Жили они в небольшой полуподвальной квартире на 8-ой линии Васильевского острова. Устроить свою личную жизнь тётя Зина не могла, имея нищенскую зарплату и бесконечные хлопоты с инвалидами-домочадцами. По этой же причине она не смогла и эвакуироваться с ними из Ленинграда, а ведь такую возможность Академия предоставляла далеко не всем вольнонаёмным служащим. Уже в самом начале войны, летом 1941 года, умерла бабушка, а в ноябре от голода-холода погибла и тётя Фаня. Они были похоронены в братской могиле в дальнем углу Еврейского кладбища. Тётя Зина осталась одна на долгие месяцы блокады и на десятки лет после неё.

Другая моя родственница – тётя Сарра – жила со своим мужем, дядей Борей, в престижном доме на Адмиралтейской набережной. Этот дом подковой огибает Александровский сад и историческое здание Адмиралтейства, золотой шпиль которого устремлён на перспективу Невского проспекта. Только представьте себе: окна их квартиры выходят на Неву с видом на Ростральные колонны, на стрелку Васильевского острова, на Дворцовый мост и Петропавловскую крепость, а слева открывается Сенатская площадь со вздыбленным конём Петра Великого! Впечатляет?
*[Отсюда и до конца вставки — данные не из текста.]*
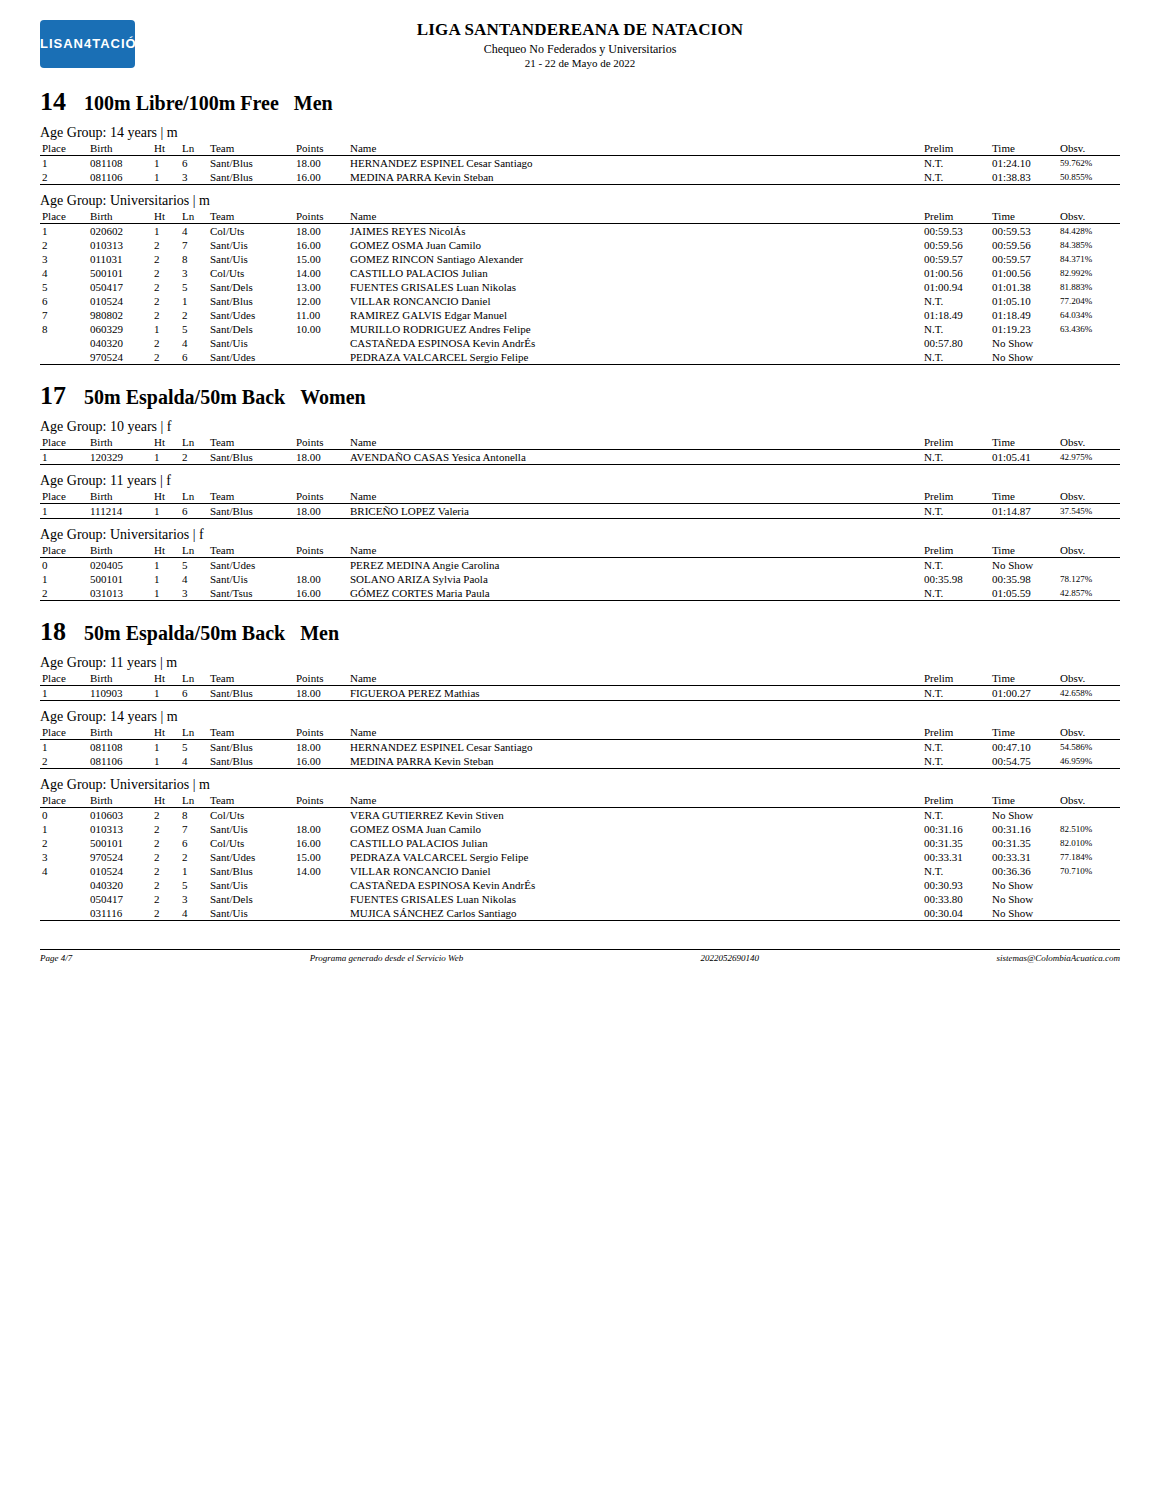LISAN4TACIÓN
LIGA SANTANDEREANA DE NATACION
Chequeo No Federados y Universitarios
21 - 22 de Mayo de 2022
14100m Libre/100m Free Men
Age Group: 14 years | m
| Place | Birth | Ht | Ln | Team | Points | Name | Prelim | Time | Obsv. |
| --- | --- | --- | --- | --- | --- | --- | --- | --- | --- |
| 1 | 081108 | 1 | 6 | Sant/Blus | 18.00 | HERNANDEZ ESPINEL Cesar Santiago | N.T. | 01:24.10 | 59.762% |
| 2 | 081106 | 1 | 3 | Sant/Blus | 16.00 | MEDINA PARRA Kevin Steban | N.T. | 01:38.83 | 50.855% |
Age Group: Universitarios | m
| Place | Birth | Ht | Ln | Team | Points | Name | Prelim | Time | Obsv. |
| --- | --- | --- | --- | --- | --- | --- | --- | --- | --- |
| 1 | 020602 | 1 | 4 | Col/Uts | 18.00 | JAIMES REYES NicolÁs | 00:59.53 | 00:59.53 | 84.428% |
| 2 | 010313 | 2 | 7 | Sant/Uis | 16.00 | GOMEZ OSMA Juan Camilo | 00:59.56 | 00:59.56 | 84.385% |
| 3 | 011031 | 2 | 8 | Sant/Uis | 15.00 | GOMEZ RINCON Santiago Alexander | 00:59.57 | 00:59.57 | 84.371% |
| 4 | 500101 | 2 | 3 | Col/Uts | 14.00 | CASTILLO PALACIOS Julian | 01:00.56 | 01:00.56 | 82.992% |
| 5 | 050417 | 2 | 5 | Sant/Dels | 13.00 | FUENTES GRISALES Luan Nikolas | 01:00.94 | 01:01.38 | 81.883% |
| 6 | 010524 | 2 | 1 | Sant/Blus | 12.00 | VILLAR RONCANCIO Daniel | N.T. | 01:05.10 | 77.204% |
| 7 | 980802 | 2 | 2 | Sant/Udes | 11.00 | RAMIREZ GALVIS Edgar Manuel | 01:18.49 | 01:18.49 | 64.034% |
| 8 | 060329 | 1 | 5 | Sant/Dels | 10.00 | MURILLO RODRIGUEZ Andres Felipe | N.T. | 01:19.23 | 63.436% |
| | 040320 | 2 | 4 | Sant/Uis | | CASTAÑEDA ESPINOSA Kevin AndrÉs | 00:57.80 | No Show | |
| | 970524 | 2 | 6 | Sant/Udes | | PEDRAZA VALCARCEL Sergio Felipe | N.T. | No Show | |
1750m Espalda/50m Back Women
Age Group: 10 years | f
| Place | Birth | Ht | Ln | Team | Points | Name | Prelim | Time | Obsv. |
| --- | --- | --- | --- | --- | --- | --- | --- | --- | --- |
| 1 | 120329 | 1 | 2 | Sant/Blus | 18.00 | AVENDAÑO CASAS Yesica Antonella | N.T. | 01:05.41 | 42.975% |
Age Group: 11 years | f
| Place | Birth | Ht | Ln | Team | Points | Name | Prelim | Time | Obsv. |
| --- | --- | --- | --- | --- | --- | --- | --- | --- | --- |
| 1 | 111214 | 1 | 6 | Sant/Blus | 18.00 | BRICEÑO LOPEZ Valeria | N.T. | 01:14.87 | 37.545% |
Age Group: Universitarios | f
| Place | Birth | Ht | Ln | Team | Points | Name | Prelim | Time | Obsv. |
| --- | --- | --- | --- | --- | --- | --- | --- | --- | --- |
| 0 | 020405 | 1 | 5 | Sant/Udes | | PEREZ MEDINA Angie Carolina | N.T. | No Show | |
| 1 | 500101 | 1 | 4 | Sant/Uis | 18.00 | SOLANO ARIZA Sylvia Paola | 00:35.98 | 00:35.98 | 78.127% |
| 2 | 031013 | 1 | 3 | Sant/Tsus | 16.00 | GÓMEZ CORTES Maria Paula | N.T. | 01:05.59 | 42.857% |
1850m Espalda/50m Back Men
Age Group: 11 years | m
| Place | Birth | Ht | Ln | Team | Points | Name | Prelim | Time | Obsv. |
| --- | --- | --- | --- | --- | --- | --- | --- | --- | --- |
| 1 | 110903 | 1 | 6 | Sant/Blus | 18.00 | FIGUEROA PEREZ Mathias | N.T. | 01:00.27 | 42.658% |
Age Group: 14 years | m
| Place | Birth | Ht | Ln | Team | Points | Name | Prelim | Time | Obsv. |
| --- | --- | --- | --- | --- | --- | --- | --- | --- | --- |
| 1 | 081108 | 1 | 5 | Sant/Blus | 18.00 | HERNANDEZ ESPINEL Cesar Santiago | N.T. | 00:47.10 | 54.586% |
| 2 | 081106 | 1 | 4 | Sant/Blus | 16.00 | MEDINA PARRA Kevin Steban | N.T. | 00:54.75 | 46.959% |
Age Group: Universitarios | m
| Place | Birth | Ht | Ln | Team | Points | Name | Prelim | Time | Obsv. |
| --- | --- | --- | --- | --- | --- | --- | --- | --- | --- |
| 0 | 010603 | 2 | 8 | Col/Uts | | VERA GUTIERREZ Kevin Stiven | N.T. | No Show | |
| 1 | 010313 | 2 | 7 | Sant/Uis | 18.00 | GOMEZ OSMA Juan Camilo | 00:31.16 | 00:31.16 | 82.510% |
| 2 | 500101 | 2 | 6 | Col/Uts | 16.00 | CASTILLO PALACIOS Julian | 00:31.35 | 00:31.35 | 82.010% |
| 3 | 970524 | 2 | 2 | Sant/Udes | 15.00 | PEDRAZA VALCARCEL Sergio Felipe | 00:33.31 | 00:33.31 | 77.184% |
| 4 | 010524 | 2 | 1 | Sant/Blus | 14.00 | VILLAR RONCANCIO Daniel | N.T. | 00:36.36 | 70.710% |
| | 040320 | 2 | 5 | Sant/Uis | | CASTAÑEDA ESPINOSA Kevin AndrÉs | 00:30.93 | No Show | |
| | 050417 | 2 | 3 | Sant/Dels | | FUENTES GRISALES Luan Nikolas | 00:33.80 | No Show | |
| | 031116 | 2 | 4 | Sant/Uis | | MUJICA SÁNCHEZ Carlos Santiago | 00:30.04 | No Show | |
Page 4/7 Programa generado desde el Servicio Web 2022052690140 sistemas@ColombiaAcuatica.com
Тётя Сара и дядя Боря Белицкие благополучно пережили блокаду, чему, возможно, помогли два обстоятельства. Во-первых, у них были приличные запасы ценных продуктов, таких как сахар, крупа, тушёнка, а во-вторых, им было совсем близко ходить за водой на Неву. Зимой – к проруби. Такая близость к воде, пригодной и для питья и для помывки, стоила для выживания не меньше, чем хлеб. Многие замертво падали каждый день в многокилометровых походах в мороз и пургу за парой бидончиков воды. Лишь некоторые имели большие молочные бидоны, которые можно было крепить на санки и, впрягшись в воз, тянуть драгоценную поклажу…

В июне-июле мы с мамой примерно раз в неделю выбирались на Васильевский остров к тёте Зине с её немощными иждивенцами; у тёти Сарры были в гостях раз или два и выглядели там очень жалкими.

В июле уже начались воздушные налёты; количество тревог нарастало с каждым днём, доходя до десяти и более. В начале августа небо над центральной частью города стало черно-багровым: начали гореть Бадаевские склады, где хранились основные продуктовые запасы города: мука, крупы, постное масло, сахар. Эти гигантские деревянные склады были расположены сравнительно недалеко от Старо-Невского, и я попытался пару раз проникнуть туда, чтобы чем-либо поживиться. Наивные попытки: несколько рядов бойцов оцепления и пожарных окружали пылающие склады, стояла страшная жара, ревели сирены, воздух был пропитан сладковатым смрадом жжёного сахара, внутри и вне зданий раздавались частые взрывы из-за массированных налётов фашистской авиации.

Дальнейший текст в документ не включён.